There has been a lot of talk about steel and aluminum tariffs levied by President Trump and retaliation by China. But tariffs that were enacted this winter already have far-reaching effects that have not gotten much press. That’s ironic, when you think about it, because the tariffs are on paper — the kind of paper The Bulletin and other newspapers are printed on.
Newsprint falls under a category of paper called uncoated groundwood paper, or UGW. Most American newspapers, from the very large to the very small, use this kind of newsprint, which is supplied by mills in Canada. It has been that way for a long time.
Last August, a New York-based hedge fund bought a small paper mill in Washington state.

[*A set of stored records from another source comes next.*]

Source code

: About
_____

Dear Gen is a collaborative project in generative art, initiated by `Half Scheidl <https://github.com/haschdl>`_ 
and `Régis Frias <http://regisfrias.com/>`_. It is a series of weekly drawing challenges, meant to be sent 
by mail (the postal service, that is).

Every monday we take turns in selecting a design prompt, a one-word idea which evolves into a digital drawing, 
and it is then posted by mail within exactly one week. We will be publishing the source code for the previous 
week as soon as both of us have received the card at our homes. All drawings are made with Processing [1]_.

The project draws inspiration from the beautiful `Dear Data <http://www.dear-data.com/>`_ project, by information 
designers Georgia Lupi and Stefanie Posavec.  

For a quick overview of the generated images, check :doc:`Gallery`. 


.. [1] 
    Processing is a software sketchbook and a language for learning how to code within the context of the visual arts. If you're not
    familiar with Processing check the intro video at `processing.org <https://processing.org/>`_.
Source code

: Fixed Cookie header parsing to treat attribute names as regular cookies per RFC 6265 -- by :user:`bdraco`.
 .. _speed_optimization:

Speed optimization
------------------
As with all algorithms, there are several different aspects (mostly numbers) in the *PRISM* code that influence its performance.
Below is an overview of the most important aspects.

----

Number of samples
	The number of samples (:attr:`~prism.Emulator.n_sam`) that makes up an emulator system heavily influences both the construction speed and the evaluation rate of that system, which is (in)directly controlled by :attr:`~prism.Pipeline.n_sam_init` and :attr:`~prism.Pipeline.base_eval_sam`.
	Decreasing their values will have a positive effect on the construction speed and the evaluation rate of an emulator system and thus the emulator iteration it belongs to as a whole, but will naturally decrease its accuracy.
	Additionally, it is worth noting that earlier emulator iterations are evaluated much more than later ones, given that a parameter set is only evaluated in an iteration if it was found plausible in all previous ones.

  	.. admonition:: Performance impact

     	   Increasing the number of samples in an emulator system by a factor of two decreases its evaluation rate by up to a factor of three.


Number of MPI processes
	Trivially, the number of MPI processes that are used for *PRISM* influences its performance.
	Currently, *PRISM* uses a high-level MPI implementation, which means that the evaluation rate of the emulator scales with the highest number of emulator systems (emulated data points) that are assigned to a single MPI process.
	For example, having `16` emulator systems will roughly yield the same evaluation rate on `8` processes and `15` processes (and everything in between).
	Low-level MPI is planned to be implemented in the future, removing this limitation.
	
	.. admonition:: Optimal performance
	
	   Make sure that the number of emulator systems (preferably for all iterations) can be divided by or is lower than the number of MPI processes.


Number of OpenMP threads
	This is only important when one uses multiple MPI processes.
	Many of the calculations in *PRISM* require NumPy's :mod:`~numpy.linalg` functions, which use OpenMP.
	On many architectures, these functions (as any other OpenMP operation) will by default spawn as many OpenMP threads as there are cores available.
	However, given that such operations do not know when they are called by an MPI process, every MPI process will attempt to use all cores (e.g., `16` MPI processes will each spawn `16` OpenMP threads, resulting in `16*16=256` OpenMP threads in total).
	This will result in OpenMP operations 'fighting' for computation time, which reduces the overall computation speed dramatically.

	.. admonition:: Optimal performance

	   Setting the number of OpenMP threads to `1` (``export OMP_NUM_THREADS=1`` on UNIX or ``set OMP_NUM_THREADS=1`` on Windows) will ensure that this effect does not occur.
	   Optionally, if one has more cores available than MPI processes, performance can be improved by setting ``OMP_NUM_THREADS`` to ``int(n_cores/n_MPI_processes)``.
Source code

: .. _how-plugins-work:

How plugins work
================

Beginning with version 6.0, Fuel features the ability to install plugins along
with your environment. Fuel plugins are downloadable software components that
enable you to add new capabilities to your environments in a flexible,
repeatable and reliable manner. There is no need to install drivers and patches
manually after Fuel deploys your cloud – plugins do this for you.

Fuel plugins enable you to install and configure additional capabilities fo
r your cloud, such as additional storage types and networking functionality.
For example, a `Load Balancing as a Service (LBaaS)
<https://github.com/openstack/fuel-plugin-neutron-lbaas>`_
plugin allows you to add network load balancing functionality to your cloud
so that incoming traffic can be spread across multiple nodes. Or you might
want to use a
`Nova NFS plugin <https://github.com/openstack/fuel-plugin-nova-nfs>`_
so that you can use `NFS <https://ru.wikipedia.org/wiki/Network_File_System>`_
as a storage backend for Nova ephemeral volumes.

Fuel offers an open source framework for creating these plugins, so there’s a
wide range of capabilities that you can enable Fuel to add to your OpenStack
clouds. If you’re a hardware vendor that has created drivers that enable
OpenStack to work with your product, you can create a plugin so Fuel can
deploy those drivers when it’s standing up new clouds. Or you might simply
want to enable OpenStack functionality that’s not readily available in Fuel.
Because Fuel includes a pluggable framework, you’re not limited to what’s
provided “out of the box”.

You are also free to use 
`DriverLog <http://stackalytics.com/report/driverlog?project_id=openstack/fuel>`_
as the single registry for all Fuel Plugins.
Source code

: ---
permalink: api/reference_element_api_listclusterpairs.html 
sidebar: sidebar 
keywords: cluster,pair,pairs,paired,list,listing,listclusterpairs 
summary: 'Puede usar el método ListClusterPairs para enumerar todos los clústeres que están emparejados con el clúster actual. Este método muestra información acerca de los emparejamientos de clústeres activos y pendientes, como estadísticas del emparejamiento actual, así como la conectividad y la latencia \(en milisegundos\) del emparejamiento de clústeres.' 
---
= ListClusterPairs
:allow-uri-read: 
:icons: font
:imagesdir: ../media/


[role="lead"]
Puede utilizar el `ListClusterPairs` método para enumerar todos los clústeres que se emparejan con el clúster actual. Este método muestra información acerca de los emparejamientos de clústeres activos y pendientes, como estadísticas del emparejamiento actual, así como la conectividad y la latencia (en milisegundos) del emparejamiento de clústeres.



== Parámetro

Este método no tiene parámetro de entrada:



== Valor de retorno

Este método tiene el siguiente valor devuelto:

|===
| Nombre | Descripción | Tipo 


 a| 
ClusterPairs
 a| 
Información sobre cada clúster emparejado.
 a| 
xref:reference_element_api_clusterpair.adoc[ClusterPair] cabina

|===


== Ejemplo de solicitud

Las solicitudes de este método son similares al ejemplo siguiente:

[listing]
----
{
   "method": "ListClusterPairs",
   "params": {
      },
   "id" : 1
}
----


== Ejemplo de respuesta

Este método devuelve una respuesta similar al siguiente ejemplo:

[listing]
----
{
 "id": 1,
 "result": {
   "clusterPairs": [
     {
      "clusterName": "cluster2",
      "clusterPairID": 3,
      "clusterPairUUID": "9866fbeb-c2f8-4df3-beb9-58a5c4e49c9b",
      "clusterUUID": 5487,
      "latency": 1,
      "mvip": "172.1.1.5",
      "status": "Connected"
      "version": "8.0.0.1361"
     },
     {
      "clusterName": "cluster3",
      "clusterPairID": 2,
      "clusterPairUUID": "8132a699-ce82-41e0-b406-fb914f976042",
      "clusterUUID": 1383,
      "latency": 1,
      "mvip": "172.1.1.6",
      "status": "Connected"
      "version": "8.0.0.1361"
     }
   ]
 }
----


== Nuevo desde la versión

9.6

That hedge fund, One Rock Capital Partners, turned around and petitioned the Commerce Department to deploy federal trade and tariff laws to make newsprint as much as 32% more expensive per metric ton.

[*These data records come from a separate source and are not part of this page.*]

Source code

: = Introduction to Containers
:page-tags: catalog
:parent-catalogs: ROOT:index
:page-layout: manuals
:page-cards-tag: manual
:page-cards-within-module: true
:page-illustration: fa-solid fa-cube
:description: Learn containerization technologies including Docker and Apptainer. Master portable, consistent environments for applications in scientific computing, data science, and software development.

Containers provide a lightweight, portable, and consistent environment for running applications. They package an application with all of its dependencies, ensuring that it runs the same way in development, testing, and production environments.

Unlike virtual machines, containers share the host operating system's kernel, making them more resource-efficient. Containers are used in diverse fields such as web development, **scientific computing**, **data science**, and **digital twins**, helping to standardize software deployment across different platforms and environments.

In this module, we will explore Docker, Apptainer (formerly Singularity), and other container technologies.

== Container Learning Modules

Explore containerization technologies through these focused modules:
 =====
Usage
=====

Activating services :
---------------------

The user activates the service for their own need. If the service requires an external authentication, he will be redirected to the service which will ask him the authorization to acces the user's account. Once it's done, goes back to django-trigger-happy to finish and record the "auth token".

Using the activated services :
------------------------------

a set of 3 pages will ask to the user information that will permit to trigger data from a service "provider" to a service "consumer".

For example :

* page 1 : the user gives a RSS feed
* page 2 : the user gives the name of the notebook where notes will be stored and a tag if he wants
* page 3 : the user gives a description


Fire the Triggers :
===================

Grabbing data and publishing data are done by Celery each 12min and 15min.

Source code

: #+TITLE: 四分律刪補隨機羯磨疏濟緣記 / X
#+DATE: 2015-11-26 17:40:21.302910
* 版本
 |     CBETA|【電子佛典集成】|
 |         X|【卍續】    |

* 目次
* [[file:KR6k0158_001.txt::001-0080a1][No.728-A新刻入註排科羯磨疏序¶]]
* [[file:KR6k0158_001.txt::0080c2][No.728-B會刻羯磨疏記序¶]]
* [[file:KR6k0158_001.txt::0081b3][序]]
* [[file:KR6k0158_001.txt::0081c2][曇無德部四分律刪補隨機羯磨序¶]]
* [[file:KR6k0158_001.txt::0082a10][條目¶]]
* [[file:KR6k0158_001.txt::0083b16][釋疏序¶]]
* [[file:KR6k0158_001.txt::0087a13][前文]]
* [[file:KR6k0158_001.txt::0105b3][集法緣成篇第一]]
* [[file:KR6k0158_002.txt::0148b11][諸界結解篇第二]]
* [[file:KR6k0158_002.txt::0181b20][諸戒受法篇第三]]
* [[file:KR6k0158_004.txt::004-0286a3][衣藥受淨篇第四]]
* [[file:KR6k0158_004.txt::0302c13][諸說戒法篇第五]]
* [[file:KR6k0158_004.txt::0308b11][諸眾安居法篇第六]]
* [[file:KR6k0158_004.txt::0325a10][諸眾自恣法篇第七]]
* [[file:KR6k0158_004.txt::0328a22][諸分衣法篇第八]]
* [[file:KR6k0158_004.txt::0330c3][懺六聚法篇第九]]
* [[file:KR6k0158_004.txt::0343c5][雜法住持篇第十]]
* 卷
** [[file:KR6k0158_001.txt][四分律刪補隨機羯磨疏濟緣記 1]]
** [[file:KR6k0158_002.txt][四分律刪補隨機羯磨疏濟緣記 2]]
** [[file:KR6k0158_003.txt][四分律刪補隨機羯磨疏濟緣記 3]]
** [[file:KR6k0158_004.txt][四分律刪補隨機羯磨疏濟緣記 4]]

Canadian producers have already raised their prices to American newspapers. Even if we got no newsprint from Canada, American mills could not make up the shortfall because many have either closed or now produce paper other than newsprint.
Paper and ink are two of a newspaper’s biggest expenses after payroll, and these tariffs spell doom for many publishers who were already struggling.
At first glance, readers may not see this as a problem. “I’ll just read the news online,” they may think. What they don’t know is that despite all the dire predictions for the newspaper industry, printed papers support their digital versions. If printed papers disappear … the online versions will quickly follow unless a viable digital subscription model is in place.
If higher tariffs remain, it will be a Pyrrhic victory for One Rock Capital and the U.S. Commerce Department. The wreckage will be tens of thousands of media jobs lost to the wind while communities lose their local newspapers and websites.